*What this task involves*
Retype every row below, line for line, keeping each character as it appears.

+++ Material supplied

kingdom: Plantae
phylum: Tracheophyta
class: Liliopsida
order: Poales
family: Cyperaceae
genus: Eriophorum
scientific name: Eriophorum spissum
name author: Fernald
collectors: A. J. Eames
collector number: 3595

++++++

*Full solution*
kingdom: Plantae
phylum: Tracheophyta
class: Liliopsida
order: Poales
family: Cyperaceae
genus: Eriophorum
scientific name: Eriophorum spissum
name author: Fernald
collectors: A. J. Eames
collector number: 3595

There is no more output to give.